Excerpted passage
--- --- ---

12 January, 2011

Linux, a StrongSWAN VPN to a Cisco Router and Amazon EC2 = Reduced costs!

So, this is my first blog post.  I decided to sign up and start a blog because while doing my best to configure a Cisco 2651XM router running IOS 12.4 to connect to a StrongSWAN IPSec VPN (Linux based) I found the information to be very patchy, some wrong, some confusing and some just a load of crap I could have done without reading.  On top of that, it was also difficult to find a good, working, example.

This blog post will provide you with WORKING Cisco IOS and Linux IPSec configurations, and lots of commentary about these configurations from me, which you could maybe do without. Some of my comments will be wrong, but if you know more about it than I do then please help out by commenting on this post and I shall correct this post where I am wrong.

Before I started configuring this VPN I looked around for configuration examples I could use. Sure, there were plenty of examples of VPNs with issues, where people had posted their configs for help, and in other cases the information seemed somewhat lacking.  For example, someone will tell you how to do something but they didn't explain why you had to do something a certain way, and in some cases it made no sense at all.

If you're only interested in how to get StrongSWAN to talk happily with the Cisco IOS IPSec implementation, just skip my ramblings and find the configs below.  But, this is a blog and so I'm going to ramble on a little.

Recently I've been re-vamping a small dial-up ISP network that is run by a local non-profit organisation (read more about them in my profile and/or google "Beyond Disability").  This is the second re-vamp I've done for them.  I've been reducing their physical hardware, reducing their running costs, and reducing the amount of time needed to perform routine maintenance on their servers.

In the first re-vamp, they were migrated from a bunch of analog POTS lines with 33.6k modems, to an ISDN PRI terminated with a Lucent PortMaster 3.  It was a decent upgrade at the time.  I entirely replaced their existing network infrastructure with new equipment.  Time has gone by, and thankfully Amazon EC2 has popped up now.

--- --- ---

Data extract
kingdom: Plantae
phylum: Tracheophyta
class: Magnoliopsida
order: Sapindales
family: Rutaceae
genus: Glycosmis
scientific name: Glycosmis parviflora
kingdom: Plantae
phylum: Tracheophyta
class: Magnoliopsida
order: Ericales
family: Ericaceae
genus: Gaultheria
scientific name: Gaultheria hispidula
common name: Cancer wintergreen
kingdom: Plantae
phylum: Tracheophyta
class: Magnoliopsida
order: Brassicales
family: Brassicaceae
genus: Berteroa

--- --- ---

Set task 1
Reproduce the entries as a numbered list with blank lines left out, beginning at the first entry line and stopping after the line that contains "family: Ericaceae".
Set task 2
Write what comes next in the blog post about linking a StrongSWAN VPN to a Cisco router.
The blog post and the entries are separate, unrelated material.

Exercise result 1
1. kingdom: Plantae
2. phylum: Tracheophyta
3. class: Magnoliopsida
4. order: Sapindales
5. family: Rutaceae
6. genus: Glycosmis
7. scientific name: Glycosmis parviflora
8. kingdom: Plantae
9. phylum: Tracheophyta
10. class: Magnoliopsida
11. order: Ericales
12. family: Ericaceae

Exercise result 2
For those who don't know, and to do a dis-service to Amazon, EC2 is a very cheap and reasonably reliable service that allows you to start a virtual machine and use it.  Its pretty simple once you get used to it.  I've been responsible for administrating approximately 50 Amazon instances (virtual machines), and the virtual machines are just a small part of the overall offering from Amazon.

Anyway, since the last re-vamp of this network was a good 8+ years ago, lots has changed between then and now.  Basically, I realised that these guys could now use Amazon EC2 instead of running most of their current infrastructure themselves.  It would save in energy costs and cooling costs. Reliability would increase, and overall my workload would go down since there would be hardly any hardware to maintain anymore.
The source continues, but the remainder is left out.